— Problem details —
Retype every line of the records exactly.

(Source texts of formatted documents)
━━━━━━

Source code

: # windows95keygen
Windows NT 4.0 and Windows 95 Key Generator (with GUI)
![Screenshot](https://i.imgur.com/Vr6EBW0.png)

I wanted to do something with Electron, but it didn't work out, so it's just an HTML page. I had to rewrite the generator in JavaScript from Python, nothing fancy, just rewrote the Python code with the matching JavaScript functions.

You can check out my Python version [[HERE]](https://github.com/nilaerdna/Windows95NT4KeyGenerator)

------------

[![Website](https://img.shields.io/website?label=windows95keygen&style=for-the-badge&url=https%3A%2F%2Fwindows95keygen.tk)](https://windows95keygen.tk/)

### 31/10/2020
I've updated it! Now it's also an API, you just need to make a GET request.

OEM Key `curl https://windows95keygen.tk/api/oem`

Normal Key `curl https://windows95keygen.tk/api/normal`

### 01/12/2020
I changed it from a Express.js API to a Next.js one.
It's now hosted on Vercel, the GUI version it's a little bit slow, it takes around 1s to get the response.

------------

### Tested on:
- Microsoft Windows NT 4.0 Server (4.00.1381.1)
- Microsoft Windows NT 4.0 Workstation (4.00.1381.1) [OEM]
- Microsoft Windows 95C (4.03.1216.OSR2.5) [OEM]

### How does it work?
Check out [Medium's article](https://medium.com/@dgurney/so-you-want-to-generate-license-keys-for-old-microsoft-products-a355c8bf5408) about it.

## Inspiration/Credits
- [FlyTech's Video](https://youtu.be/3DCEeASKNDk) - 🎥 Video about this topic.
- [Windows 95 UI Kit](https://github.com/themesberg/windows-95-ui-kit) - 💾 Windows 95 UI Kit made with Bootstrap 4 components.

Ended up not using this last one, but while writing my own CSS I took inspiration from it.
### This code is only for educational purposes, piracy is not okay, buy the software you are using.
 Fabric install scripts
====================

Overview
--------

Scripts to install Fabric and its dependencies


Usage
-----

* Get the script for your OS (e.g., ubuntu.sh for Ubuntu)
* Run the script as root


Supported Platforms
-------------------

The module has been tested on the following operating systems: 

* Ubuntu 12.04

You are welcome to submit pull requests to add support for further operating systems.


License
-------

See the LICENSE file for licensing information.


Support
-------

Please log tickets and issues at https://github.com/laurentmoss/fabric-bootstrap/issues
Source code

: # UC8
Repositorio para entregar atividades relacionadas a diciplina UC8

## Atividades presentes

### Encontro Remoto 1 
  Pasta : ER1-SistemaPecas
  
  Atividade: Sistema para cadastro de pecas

━━━━━━

— Expected answer —
Source code

: # windows95keygen
Windows NT 4.0 and Windows 95 Key Generator (with GUI)
![Screenshot](https://i.imgur.com/Vr6EBW0.png)

I wanted to do something with Electron, but it didn't work out, so it's just an HTML page. I had to rewrite the generator in JavaScript from Python, nothing fancy, just rewrote the Python code with the matching JavaScript functions.

You can check out my Python version [[HERE]](https://github.com/nilaerdna/Windows95NT4KeyGenerator)

------------

[![Website](https://img.shields.io/website?label=windows95keygen&style=for-the-badge&url=https%3A%2F%2Fwindows95keygen.tk)](https://windows95keygen.tk/)

### 31/10/2020
I've updated it! Now it's also an API, you just need to make a GET request.

OEM Key `curl https://windows95keygen.tk/api/oem`

Normal Key `curl https://windows95keygen.tk/api/normal`

### 01/12/2020
I changed it from a Express.js API to a Next.js one.
It's now hosted on Vercel, the GUI version it's a little bit slow, it takes around 1s to get the response.

------------

### Tested on:
- Microsoft Windows NT 4.0 Server (4.00.1381.1)
- Microsoft Windows NT 4.0 Workstation (4.00.1381.1) [OEM]
- Microsoft Windows 95C (4.03.1216.OSR2.5) [OEM]

### How does it work?
Check out [Medium's article](https://medium.com/@dgurney/so-you-want-to-generate-license-keys-for-old-microsoft-products-a355c8bf5408) about it.

## Inspiration/Credits
- [FlyTech's Video](https://youtu.be/3DCEeASKNDk) - 🎥 Video about this topic.
- [Windows 95 UI Kit](https://github.com/themesberg/windows-95-ui-kit) - 💾 Windows 95 UI Kit made with Bootstrap 4 components.

Ended up not using this last one, but while writing my own CSS I took inspiration from it.
### This code is only for educational purposes, piracy is not okay, buy the software you are using.
 Fabric install scripts
====================

Overview
--------

Scripts to install Fabric and its dependencies


Usage
-----

* Get the script for your OS (e.g., ubuntu.sh for Ubuntu)
* Run the script as root


Supported Platforms
-------------------

The module has been tested on the following operating systems: 

* Ubuntu 12.04

You are welcome to submit pull requests to add support for further operating systems.


License
-------

See the LICENSE file for licensing information.


Support
-------

Please log tickets and issues at https://github.com/laurentmoss/fabric-bootstrap/issues
Source code

: # UC8
Repositorio para entregar atividades relacionadas a diciplina UC8

## Atividades presentes

### Encontro Remoto 1 
  Pasta : ER1-SistemaPecas
  
  Atividade: Sistema para cadastro de pecas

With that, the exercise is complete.